Konya denince akla ilk gelen lezzet hiç kuşkusuz etliekmektir. Yüzyıllardır şehirle özdeşleşmiş, taş fırında pişirilen etli ve sebzeli ince hamur, Konya mutfağının simgesi haline gelmiştir. Etliekmek, şehrin gastronomi kimliğinin en güçlü sembollerinden biri olsa da, menülerde çok sık yer almayan, kimi Konyalıların bile adını ilk defa duyabileceği bir kültürel lezzet varyasyonu vardır: Recai.
Recai’nin doğuşu
Recai, adını 1960’lı yıllarda Konya’nın geleneksel etliekmek fırınlarından birine sık sık giden bir Konyalıdan alır. Yerel halk arasında “Recai amca” olarak anılan bu kişi, kendi damak zevkine uygun özel bir pide hazırlatırmış. Normal etliekmeğin dışına çıkarak hamurun üzerine zırhla parçalanmış dana eti koyar, üzerine yöresel Konya küflü peyniri serper ve fırında pişirildikten sonra eritilmiş tereyağı ile servis edilmesini istermiş. Zamanla fırıncılar bu tarifi “Recai’nin isteği” olarak anmaya başlamış ve kısa sürede adını taşıyan bir lezzet halini almış.

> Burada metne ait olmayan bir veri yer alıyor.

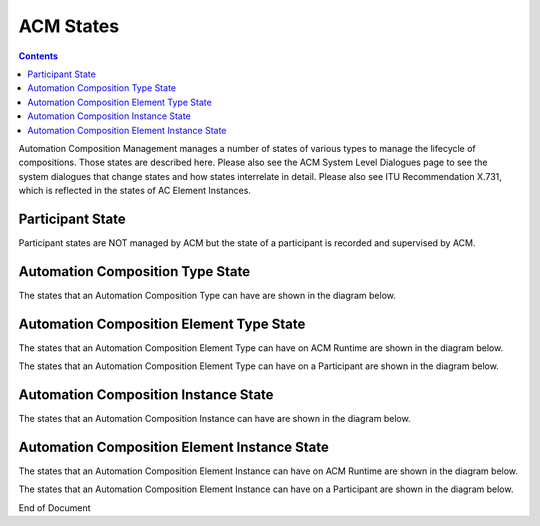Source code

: .. This work is licensed under a Creative Commons Attribution 4.0 International License.

.. _acm-states-label:

ACM States
##########

.. contents::
    :depth: 4

Automation Composition Management manages a number of states of various types to manage the lifecycle of compositions. Those states are described here. Please also see the ACM System Level Dialogues page to see the system dialogues that change states and how states interrelate in detail. Please also see ITU Recommendation X.731, which is reflected in the states of AC Element Instances.

Participant State
=================
Participant states are NOT managed by ACM but the state of a participant is recorded and supervised by ACM.

.. image:: images/acm-states/ParticipantStates.png


Automation Composition Type State
=================================
The states that an Automation Composition Type can have are shown in the diagram below.

.. image:: images/acm-states/AcTypeStates.png

Automation Composition Element Type State
=========================================
The states that an Automation Composition Element Type can have on ACM Runtime are shown in the diagram below.

.. image:: images/acm-states/AcElementTypeStatesOnRuntime.png

The states that an Automation Composition Element Type can have on a Participant are shown in the diagram below.

.. image:: images/acm-states/AcElementTypeStatesOnPpnt.png

Automation Composition Instance State
=====================================
The states that an Automation Composition Instance can have are shown in the diagram below.

.. image:: images/acm-states/AcInstanceStates.png

Automation Composition Element Instance State
=============================================
The states that an Automation Composition Element Instance can have on ACM Runtime are shown in the diagram below.

.. image:: images/acm-states/AcElementInstanceStatesOnRuntime.png

The states that an Automation Composition Element Instance can have on a Participant are shown in the diagram below.

.. image:: images/acm-states/AcElementInstanceStatesOnPpnt.png

End of Document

En iyi Recai nerede yenir?
Konya’ya gelenlerin büyük çoğunluğu etliekmek deneyimi yaşar, ancak Recai’yi gerçekten iyi yapan bir yerde tatma fırsatı bulmak her zaman kolay değil. Bu özel lezzeti deneyimleyebileceğiniz birkaç sayılı mekan bulunuyor. Öne çıkanlar arasında Halk Etliekmek, Recai’nin patenti olarak bilinirken, Ferah Etliekmek ise damakta unutulmaz bir tat patlaması yaşatan başka bir adrestir.
Neden herkes bilmiyor?
Günümüzde Recai, Konya fırınlarının menülerinde yaygın değildir. Yapılan araştırmalar, sadece sınırlı sayıda işletmenin bu özel lezzeti menüsünde bulundurduğunu göstermektedir. Bunun sebepleri arasında küflü peynirin modern damak zevklerinde daha az tercih edilmesi ve yeni neslin bu lezzete temkinli yaklaşması yer alır. Ayrıca etliekmek, tescilli bir ürün olarak güçlü bir kültürel kimliğe sahipken, Recai’nin coğrafi işareti veya yaygın tanınırlığı yoktur. Menü çeşitliliğinde öne çıkarılmaması da, yerel halkın bile bazen farkında olmamasına yol açar.
Recai, Konya mutfağının saklı hazinelerinden biri olarak, şehrin gastronomi tarihine dokunan eşsiz bir lezzet deneyimi sunar. Taş fırının sıcaklığında, tereyağı ve küflü peynirin birleştiği bu özel tarif, yalnızca damaklarda değil, kültürel hafızada da iz bırakıyor.